You are settling down to dive into the Thanksgiving turkey and your phone rings. It is your tenant and once again, something is wrong and you have to run out the door to deal with it – but this tenant hasn’t been paid in three months and the 4th eviction hearing is soon.
Unfortunately many self-managing property owners are spending time worrying about their investments because of a conflict with their tenants, instead of enjoying quality time with loved ones – which is what property ownership is supposed to enable. This is where a property manager would have helped.
“They are worrying because their retirement assets are being compromised by tenants from hell and they have not partnered-up with a property manager,” says Brandon Sage of LandLord Property & Rental Management, Inc.
In the business there is a rare but destructive class of tenant from hell called a “professional tenant” that puts the owner in a special kind of hell, says Sage; not to be confused with the other “professional tenants” which are tenants that have professional jobs.
“Language is important in how we tackle problems and the widespread use of the term ‘professional tenant’ to describe is counter-productive,” he says. “We need to call these rare but destructive tenants that start a tenancy intent on exploitation what they are: ‘predator tenants.’ Landlords are their prey; but property managers are their nemesis.”
Predator tenants are those that do any combination of the following:
- Never intended to pay rent;
- Use the premises for illegal activity; and
- Fabricate cases for abatement of rent at every opportunity.
Predators look for vulnerable prey.

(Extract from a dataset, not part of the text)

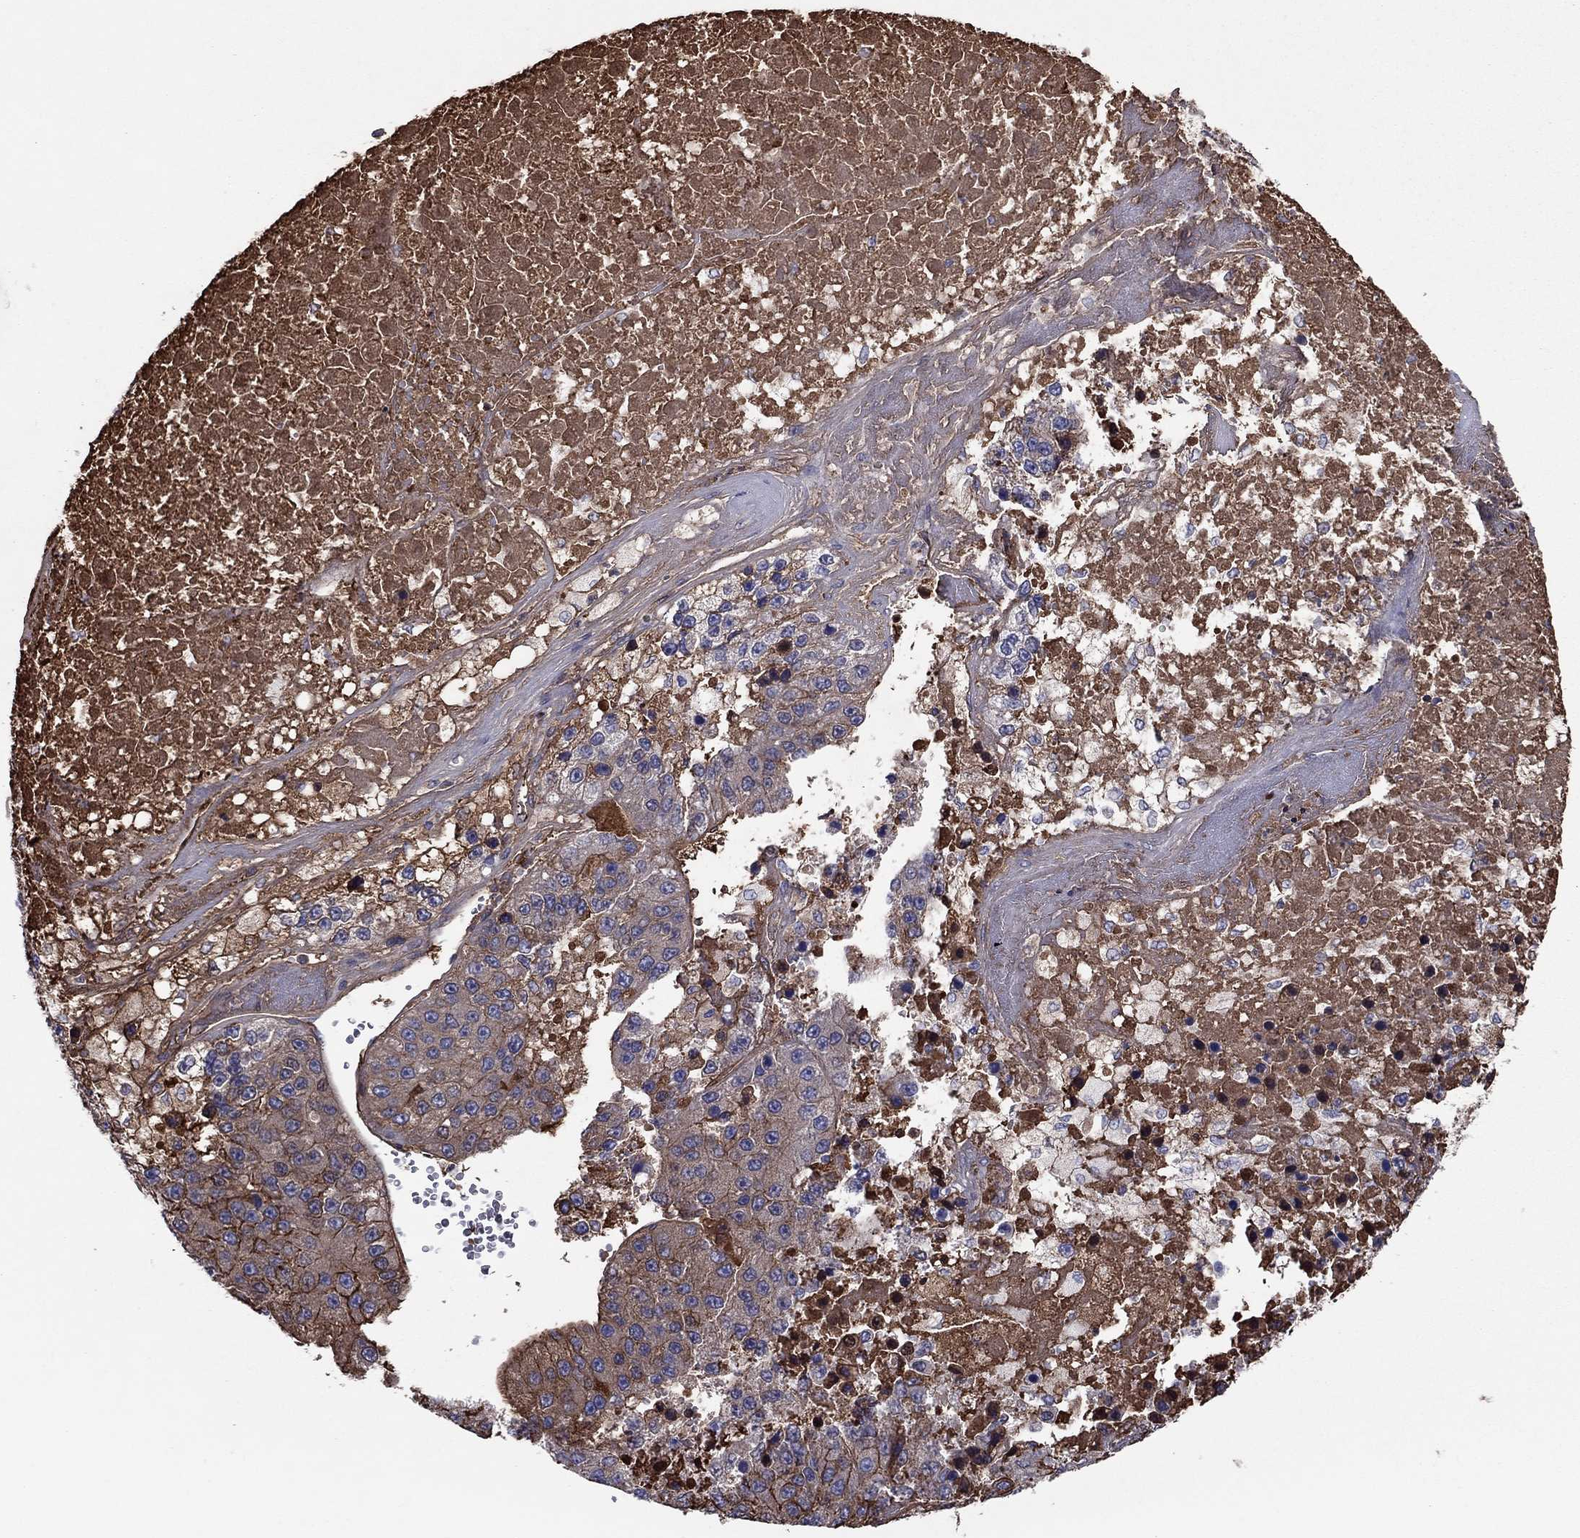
{"staining": {"intensity": "weak", "quantity": "<25%", "location": "cytoplasmic/membranous"}, "tissue": "liver cancer", "cell_type": "Tumor cells", "image_type": "cancer", "snomed": [{"axis": "morphology", "description": "Carcinoma, Hepatocellular, NOS"}, {"axis": "topography", "description": "Liver"}], "caption": "The image reveals no staining of tumor cells in liver hepatocellular carcinoma.", "gene": "HPX", "patient": {"sex": "female", "age": 73}}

They find them by looking for:
- Over-priced properties that signal a lack of awareness of the rental market by the landlord or agent;
- Long-vacant properties that signal an owner's desperation to get them rented;
- Poorly marketed properties that signal an owner's or agent's inexperience leasing; and
- Agent-listed properties that signal the involvement of an intermediary with limited experience screening
Predator tenants have a range of tactics they employ to get into units, says Sage. “They present themselves as a limited-time opportunity for the landlord to get high rent and a quality tenant,” he says, “stepping in with at- or above-asking offers for rent while demanding a quick turnaround on the application before they have to fly away on business to some far off place, thus limiting the chance for due diligence.”
They offer sob stories if it appears the landlord's good nature can be appealed-to, adds Sage, putting together attractive application packages that are too often accepted at face value but could be exposed as fraudulent with sufficient verification.
Predator tenants avoid property manager for the following reasons:
- Managers are not afraid to ask questions that predators want to avoid answering;
- Managers have heard all the stories predators have to tell;
- Managers are emotionally un-connected to the rental and able to approach screening objectively and concern themselves with the tenant they will have to manage every day of the tenancy; and
- Managers screen large volumes of applications and are therefore more experienced carrying-out due diligence
“Honest and reliable tenants are the cornerstone of a well-performing investment property and a property manager is an integral part of that,” says Sage. “When a predator tenant strikes, a manager can deal with him or her swiftly – and if they are doing their job properly, that predator will never come near the property in the first place.”
The saddest part of all this is how the predator tenant ruins it for tenants truly in need, says Sage.
“Their acts of exploitation have kept many being landlords, driven more out of the business and made many of those still in it less open to helping tenants in need,” he says. “The current regulatory framework gives cover to predator tenants and that has to change before we can see truly positive change.”